According to the pilot, the maximum engine rpm attainable on the ground with brakes applied was 1,750 to 1,800 rpm. He said that at lift off, at 60 mph, the engine "...would pick up another 50 or so rpm. It would be 1,850 to 1,900 rpm." The pilot said the maximum allowable rpm, or redline, for the engine was 2,050 rpm. He said that 2,050 rpm was achieved in level flight and full throttle at 125 mph.
A loaner propeller was installed; the engine started immediately, and ran smoothly without interruption. The engine was warmed and a magneto check was performed at 1,400 rpm. The magneto check on the left side resulted in a 50-rpm drop. The rpm drop on the right side was 150 rpm.
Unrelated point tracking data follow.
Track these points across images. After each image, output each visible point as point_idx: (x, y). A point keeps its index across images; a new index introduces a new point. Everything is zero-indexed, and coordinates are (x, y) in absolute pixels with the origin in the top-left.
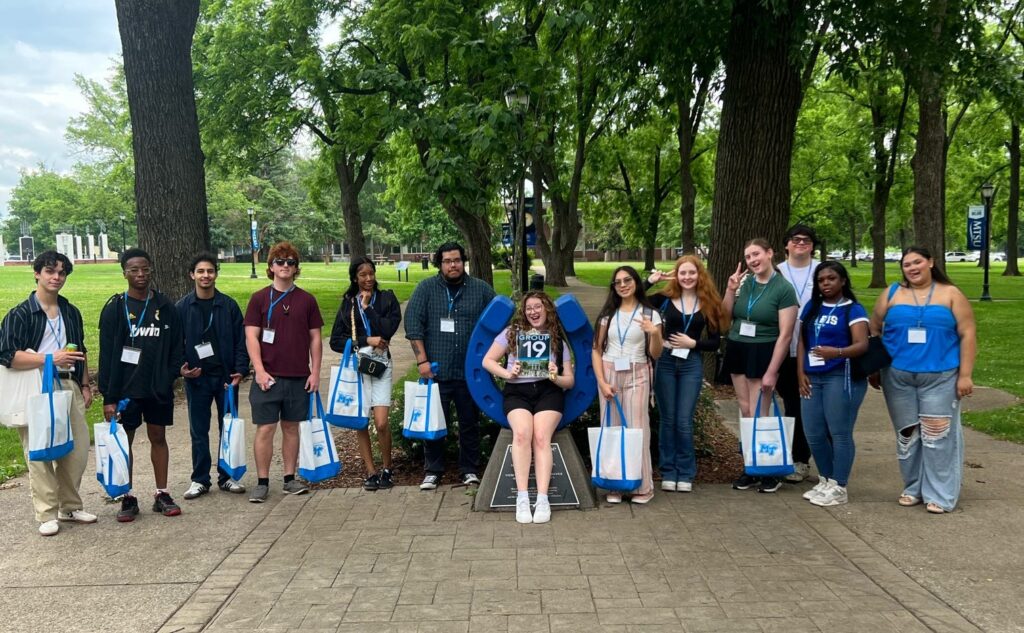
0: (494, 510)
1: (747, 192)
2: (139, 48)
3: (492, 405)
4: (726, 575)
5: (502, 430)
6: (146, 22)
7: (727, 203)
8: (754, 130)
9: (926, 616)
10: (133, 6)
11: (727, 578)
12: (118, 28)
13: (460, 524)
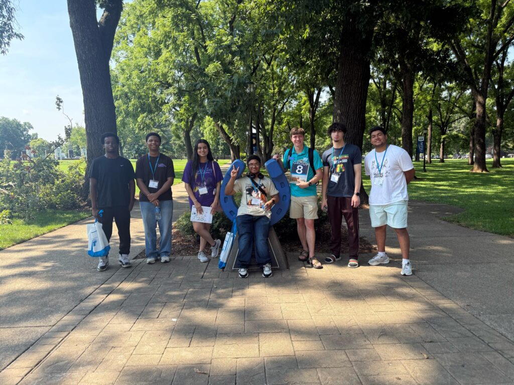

A subsequent magneto check on both the left and right magnetos resulted in a 50-rpm drop. The engine was accelerated and only 1,580 to 1,590 rpm was achieved at full throttle.
The engine was stopped and the engine controls and fuel and air filters were inspected. The engine was restarted and accelerated to 1,000 rpm. The magneto switch was placed on the left only, and the engine was accelerated to 1,600 rpm smoothly and without interruption. Engine power was reduced to 1,000 rpm and the magneto switch was selected to the right magneto. The engine would not accelerate with the application of throttle and engine power would randomly start and stop.
The front and rear sets of spark plugs were switched to the opposite position in their respective cylinders. The engine was started and the previous run was duplicated. The power interruptions were experienced again with only the right magneto selected.
A review of weight and balance data for N32162 revealed the airplane was approximately 2,637 pounds at takeoff. The maximum allowable gross weight for the airplane was 2,650 pounds.
Weather reported at Manassas, Virginia, 14 miles northeast of Flying Circus Airport was clear skies with winds from 040 degrees at 4 knots. The temperature was 75 degrees and the dewpoint was 57 degrees.
The pilot reported approximately 20,500 hours of flight experience, largely in air transport category airplanes. He reported 2,000 hours of experience in tail-wheeled airplanes, 80 hours of which were in the Waco.